Задание
Пожалуйста, продолжите текст о бурной юности героя и его скитаниях по Швейцарии, начав сразу после последнего предложения.

── Текст для разбора ──

На протяжении всей своей жизни он вспоминал эти бесчинства юности с гордостью и удовольствием, любил говорить и писать о своем насилии и страстях, о своем нетерпении, о том, как голодал, и о сильнейшей неудовлетворенности жизнью. Теперь трудно отделить факты от легенд, созданных его собственной фантазией и его ненасытным стремлением к самовозвеличиванию. В 1902 году, подстегиваемый, как он отмечал позднее, желанием избавиться от надоевшей рутины, он поехал в Швейцарию на правах «рабочего без средств» и утверждал, что там он прошел через долгие дни голода и отчаяния, болезней и тюремного заключения, не имея в кармане ни гроша, кроме никелевого медальона с изображением Карла Маркса. Он спал под мостом в картонных коробках, в общественной уборной вместе с польской беженкой, студенткой-медичкой, любовные утехи которой оказались «незабываемы». В июле он нашел работу помощника каменщика и написал из Лозанны другу о своих мытарствах.

───
── Данные ──

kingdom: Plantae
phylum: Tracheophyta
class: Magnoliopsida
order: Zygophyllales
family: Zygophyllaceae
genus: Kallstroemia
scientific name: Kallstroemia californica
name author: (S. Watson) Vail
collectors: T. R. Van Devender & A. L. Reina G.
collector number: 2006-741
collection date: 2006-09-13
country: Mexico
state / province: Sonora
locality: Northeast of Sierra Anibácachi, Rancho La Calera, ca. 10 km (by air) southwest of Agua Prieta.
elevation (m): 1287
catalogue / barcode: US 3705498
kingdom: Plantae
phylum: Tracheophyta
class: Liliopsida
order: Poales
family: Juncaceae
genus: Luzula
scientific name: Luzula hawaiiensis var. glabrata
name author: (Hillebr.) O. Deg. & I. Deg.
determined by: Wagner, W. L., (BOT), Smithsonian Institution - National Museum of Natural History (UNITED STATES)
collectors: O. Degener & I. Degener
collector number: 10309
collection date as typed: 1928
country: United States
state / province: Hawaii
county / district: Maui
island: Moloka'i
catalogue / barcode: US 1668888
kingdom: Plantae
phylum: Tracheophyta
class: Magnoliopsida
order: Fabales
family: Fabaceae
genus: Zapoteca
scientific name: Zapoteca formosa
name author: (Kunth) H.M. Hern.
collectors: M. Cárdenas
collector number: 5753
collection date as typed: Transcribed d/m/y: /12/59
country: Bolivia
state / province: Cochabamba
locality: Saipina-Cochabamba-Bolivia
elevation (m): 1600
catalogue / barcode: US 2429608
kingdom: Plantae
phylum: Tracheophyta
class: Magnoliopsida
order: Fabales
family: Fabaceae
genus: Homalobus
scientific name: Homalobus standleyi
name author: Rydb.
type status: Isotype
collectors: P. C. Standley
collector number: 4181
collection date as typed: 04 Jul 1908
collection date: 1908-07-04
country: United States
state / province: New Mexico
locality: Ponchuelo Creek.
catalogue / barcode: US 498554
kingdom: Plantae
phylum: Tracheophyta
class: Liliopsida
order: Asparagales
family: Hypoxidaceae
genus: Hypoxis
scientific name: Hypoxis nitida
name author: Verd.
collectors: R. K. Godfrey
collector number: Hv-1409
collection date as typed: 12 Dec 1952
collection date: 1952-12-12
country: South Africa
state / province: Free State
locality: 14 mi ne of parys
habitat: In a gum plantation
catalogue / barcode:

───

Результат
«Работал по одиннадцать часов в день за 32 чентезимо в час. В день совершал по сто двадцать одной поездке с нагруженной кирпичами тачкой на второй этаж строящегося здания. Под вечер мышцы на руках вздувались. Питался картошкой, запеченной в золе, бросался в постель — кучу соломы — прямо в одежде. На следующее утро в пять часов просыпался и снова шел на работу. Меня охватил страшный гнев беззащитного существа. „Хозяин“ вывел меня из себя… Наступил субботний вечер. Я сказал „хозяину“, что хочу уходить и попросил уплатить мне за работу. Он пошел к себе в контору, а я остался в коридоре. Вскоре он вышел. С нескрываемым гневом он швырнул мне в руки двадцать лир и несколько чентезимо, заявив: „Вот твои деньги, ты их украл“. Я прямо окаменел. Что мне было с ним делать? Убить его? Что я ему такого сделал? Ничего. А почему он так себя вел? Потому что я был голодным, и у меня не было ботинок. Я до предела износил пару легких ботинок на камнях стройки, и у меня кровоточили руки и подошвы ног».